# [RECORD SET]
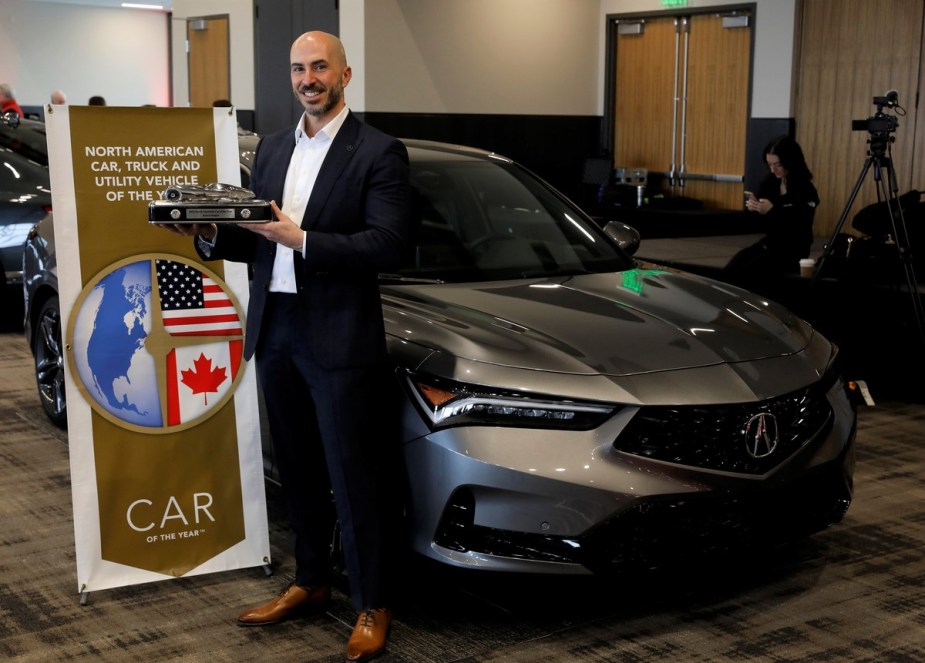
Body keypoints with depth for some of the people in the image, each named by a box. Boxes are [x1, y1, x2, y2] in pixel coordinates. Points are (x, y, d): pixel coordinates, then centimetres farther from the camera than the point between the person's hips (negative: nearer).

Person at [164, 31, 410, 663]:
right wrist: (211, 234, -3)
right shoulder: (272, 149, 15)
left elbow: (389, 244, -16)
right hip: (275, 331, 7)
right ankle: (311, 582, 33)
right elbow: (259, 241, 16)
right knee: (299, 471, 17)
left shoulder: (379, 153, -6)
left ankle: (373, 605, 15)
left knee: (355, 478, 1)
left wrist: (302, 240, -22)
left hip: (339, 339, -6)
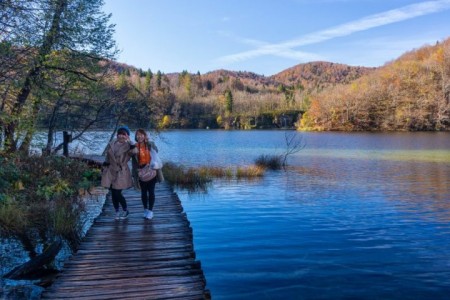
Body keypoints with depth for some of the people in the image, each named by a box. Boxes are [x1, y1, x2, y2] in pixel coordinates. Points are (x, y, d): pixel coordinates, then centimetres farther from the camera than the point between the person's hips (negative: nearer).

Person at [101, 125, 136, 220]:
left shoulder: (128, 146, -8)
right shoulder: (112, 144, 5)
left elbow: (134, 151, -32)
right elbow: (107, 156, 15)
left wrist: (129, 141, -28)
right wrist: (104, 167, 14)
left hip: (121, 172, -4)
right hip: (110, 171, 4)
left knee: (117, 194, -5)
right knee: (113, 194, 7)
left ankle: (125, 211, 18)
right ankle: (117, 212, 24)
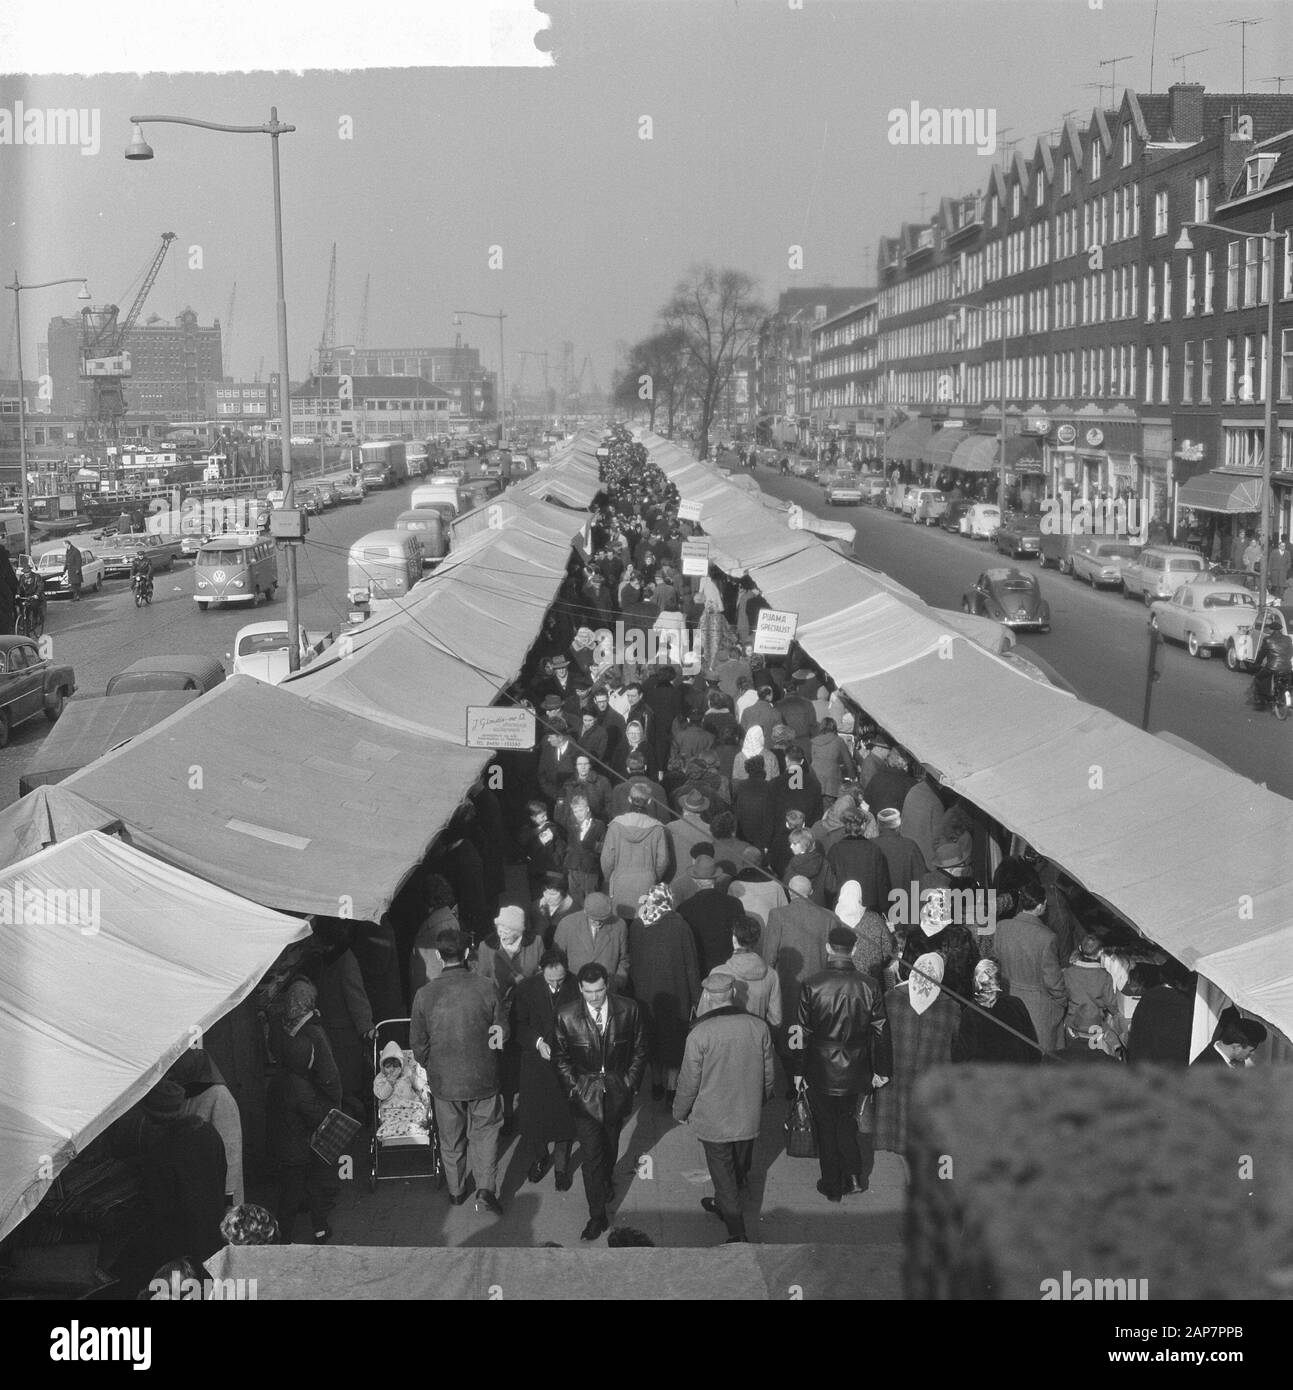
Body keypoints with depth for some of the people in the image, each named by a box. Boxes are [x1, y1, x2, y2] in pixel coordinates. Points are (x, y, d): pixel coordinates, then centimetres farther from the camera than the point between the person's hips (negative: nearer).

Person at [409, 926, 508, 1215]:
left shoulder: (425, 995, -14)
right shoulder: (487, 988, -16)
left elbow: (417, 1044, -4)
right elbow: (503, 1034, -5)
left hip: (444, 1080, 1)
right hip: (483, 1077, -1)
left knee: (451, 1138, 19)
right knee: (484, 1132, 16)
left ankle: (456, 1191, 33)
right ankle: (485, 1188, 5)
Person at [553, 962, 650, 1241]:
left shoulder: (629, 1009, -11)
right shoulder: (566, 1016, -13)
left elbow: (639, 1050, 1)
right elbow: (561, 1056, 2)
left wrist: (631, 1082, -3)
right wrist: (573, 1085, -4)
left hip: (618, 1089, 2)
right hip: (585, 1092, -1)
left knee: (611, 1145, 20)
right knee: (591, 1153, -4)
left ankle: (606, 1180, 51)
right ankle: (597, 1216, 3)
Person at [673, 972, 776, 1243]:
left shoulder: (700, 1034, -22)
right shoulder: (758, 1027, -10)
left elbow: (689, 1080, -13)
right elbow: (767, 1073, 3)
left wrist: (680, 1112, 5)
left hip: (713, 1121, -4)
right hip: (749, 1118, 4)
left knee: (723, 1174, 10)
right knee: (739, 1168, 24)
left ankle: (737, 1233, 11)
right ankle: (723, 1205, 47)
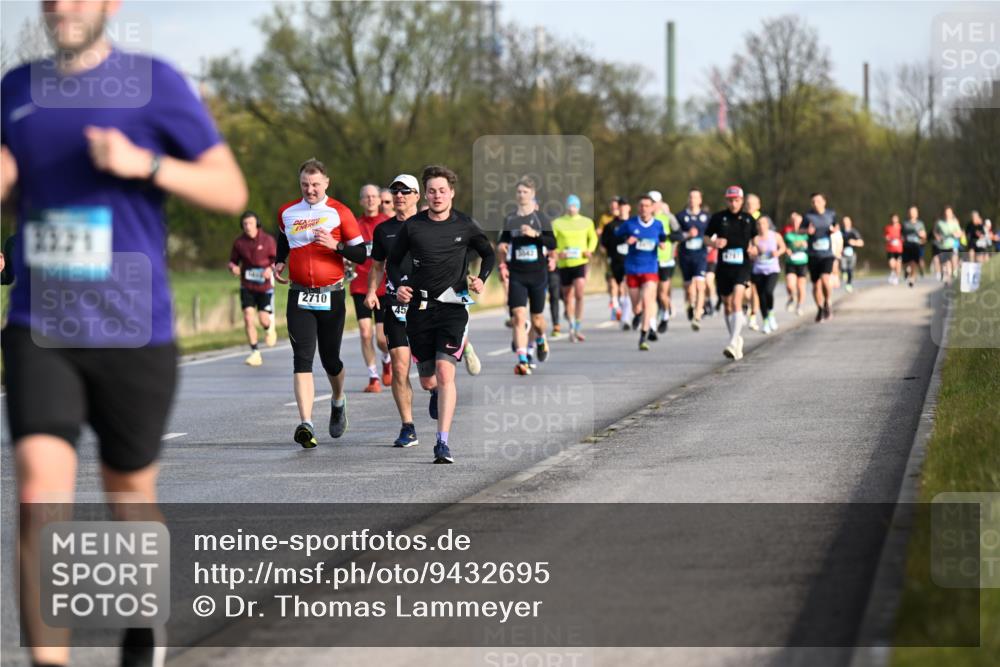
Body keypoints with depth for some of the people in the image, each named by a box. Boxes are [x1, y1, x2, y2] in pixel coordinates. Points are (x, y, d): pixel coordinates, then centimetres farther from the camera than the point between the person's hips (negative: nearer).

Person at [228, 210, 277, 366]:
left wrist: (271, 268, -29)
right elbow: (233, 261, 7)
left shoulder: (267, 240, -8)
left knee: (263, 319, -5)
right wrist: (233, 267, -18)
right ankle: (255, 354, -6)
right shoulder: (239, 242, -2)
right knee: (248, 318, -12)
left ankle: (270, 327, 35)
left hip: (265, 285, -2)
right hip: (247, 286, 2)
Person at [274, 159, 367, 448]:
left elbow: (361, 254, -2)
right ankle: (306, 424, -21)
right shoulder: (287, 212, 8)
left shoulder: (339, 213, -3)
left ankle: (338, 401, 43)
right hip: (299, 296, 1)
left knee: (330, 359, 10)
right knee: (302, 359, -13)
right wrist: (280, 261, 13)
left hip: (331, 296, -1)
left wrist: (335, 245, -18)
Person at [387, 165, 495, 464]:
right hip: (419, 308, 2)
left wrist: (481, 279, -1)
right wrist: (399, 285, -4)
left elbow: (488, 253, 17)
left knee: (445, 373, -17)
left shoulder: (465, 225, 1)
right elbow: (394, 259, 15)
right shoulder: (412, 226, 3)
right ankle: (439, 394, 50)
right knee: (427, 380, 10)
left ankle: (443, 443, -16)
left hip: (453, 307, -2)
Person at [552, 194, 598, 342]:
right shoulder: (557, 223, 2)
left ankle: (578, 328, -11)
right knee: (568, 297, 8)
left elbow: (593, 238, 20)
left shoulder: (586, 222, 7)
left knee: (579, 294, -16)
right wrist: (557, 253, -15)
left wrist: (590, 250, 2)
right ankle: (572, 328, 24)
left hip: (580, 262, -1)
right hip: (564, 263, 1)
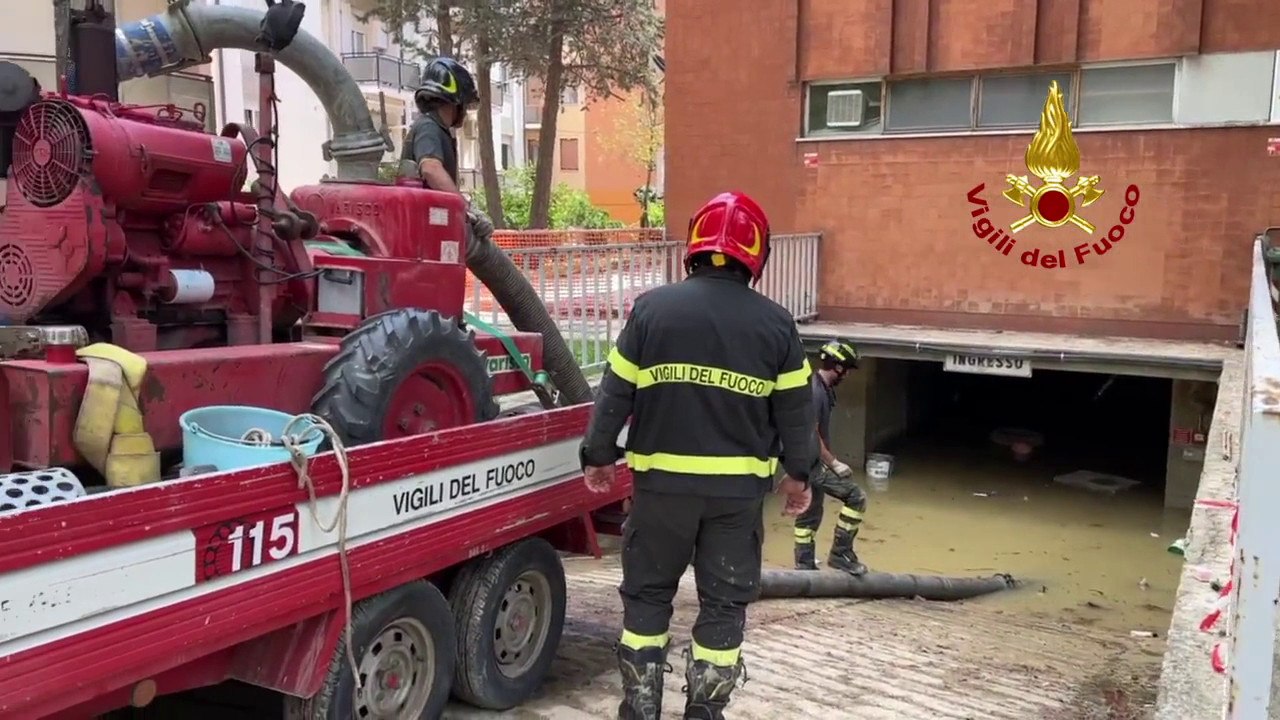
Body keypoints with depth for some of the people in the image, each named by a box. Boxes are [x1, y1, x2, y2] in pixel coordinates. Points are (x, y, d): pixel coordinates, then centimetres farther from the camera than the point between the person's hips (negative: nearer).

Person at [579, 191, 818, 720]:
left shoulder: (652, 307, -5)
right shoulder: (775, 323, -2)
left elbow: (616, 392, -1)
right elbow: (795, 409, 3)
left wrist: (598, 455, 10)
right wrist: (798, 472, 16)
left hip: (662, 480, 0)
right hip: (740, 485, 1)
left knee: (647, 593, 15)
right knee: (724, 601, 12)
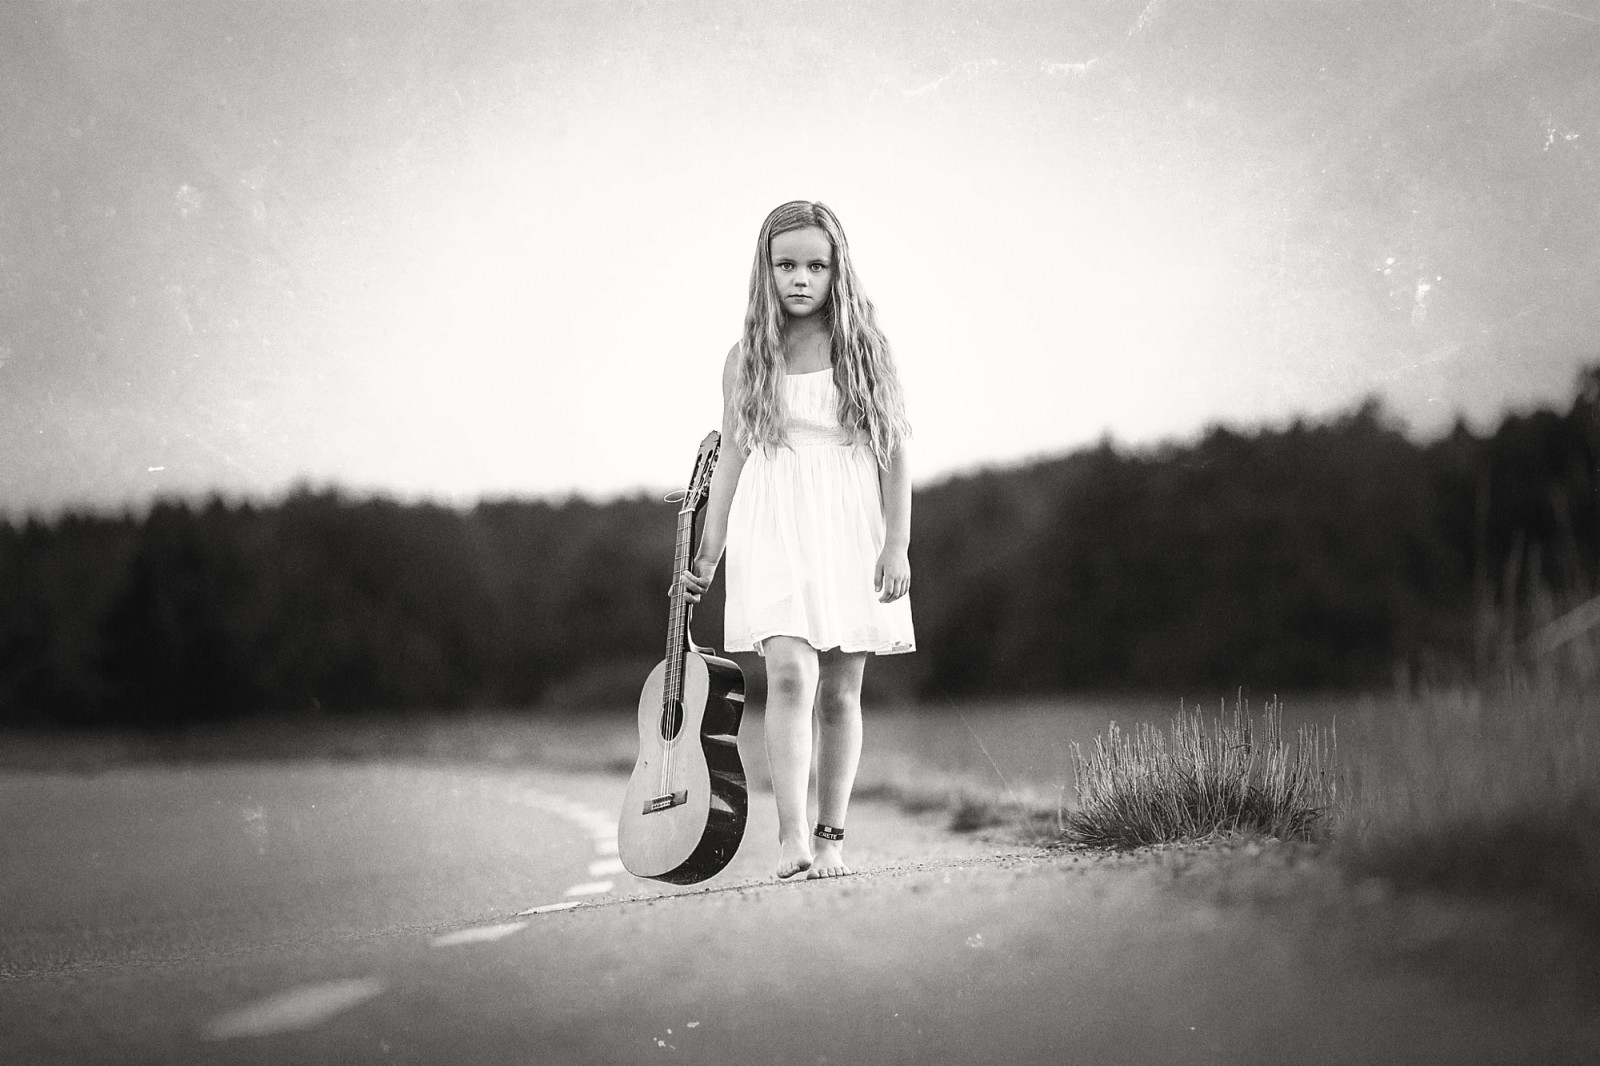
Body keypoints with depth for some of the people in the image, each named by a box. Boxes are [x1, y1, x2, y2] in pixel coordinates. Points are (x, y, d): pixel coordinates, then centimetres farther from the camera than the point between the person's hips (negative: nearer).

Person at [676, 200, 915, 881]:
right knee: (790, 675, -17)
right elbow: (733, 459, 11)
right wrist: (707, 554, 9)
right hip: (774, 530, -1)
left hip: (851, 530, 1)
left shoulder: (864, 352, 4)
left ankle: (830, 836, 14)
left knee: (839, 693, 4)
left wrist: (897, 545, -4)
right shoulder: (746, 359, 6)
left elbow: (894, 454, 4)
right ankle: (791, 837, -22)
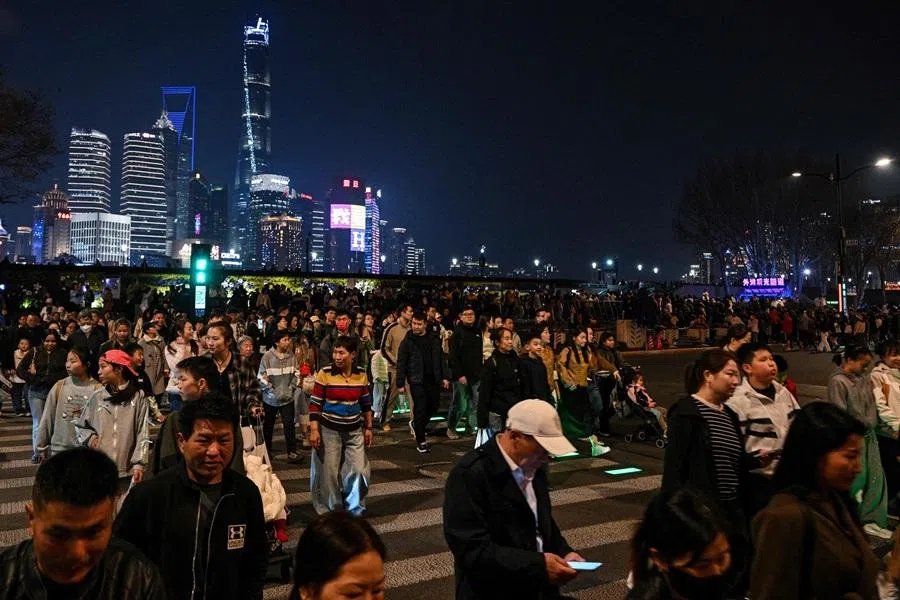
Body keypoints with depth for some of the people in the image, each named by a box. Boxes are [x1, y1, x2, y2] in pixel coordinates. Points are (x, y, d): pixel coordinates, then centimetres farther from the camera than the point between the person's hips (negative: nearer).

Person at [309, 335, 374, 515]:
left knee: (359, 471, 3)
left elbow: (366, 404, 10)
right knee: (329, 473, 5)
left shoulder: (361, 375, -2)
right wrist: (314, 430, -13)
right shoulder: (325, 373, -12)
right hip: (329, 430, -3)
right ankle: (330, 512, 25)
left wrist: (368, 428, 11)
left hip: (354, 430, 3)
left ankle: (355, 510, 26)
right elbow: (315, 403, -9)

# [REQUIRED WORK]
Everything from the line containing "left knee: (445, 373, -17)" through the line containing "right ankle: (572, 328, 24)" in the material above should be retyped exactly, both ends included, and nothing more.

# [OUTPUT OF THE TASK]
left knee: (445, 373, -17)
left shoulder: (465, 225, 1)
right elbow: (394, 259, 15)
right shoulder: (412, 226, 3)
right ankle: (439, 394, 50)
right knee: (427, 380, 10)
left ankle: (443, 443, -16)
left hip: (453, 307, -2)
Person at [552, 194, 598, 342]:
right shoulder: (557, 223, 2)
left ankle: (578, 328, -11)
right knee: (568, 297, 8)
left elbow: (593, 238, 20)
left shoulder: (586, 222, 7)
left knee: (579, 294, -16)
right wrist: (557, 253, -15)
left wrist: (590, 250, 2)
right ankle: (572, 328, 24)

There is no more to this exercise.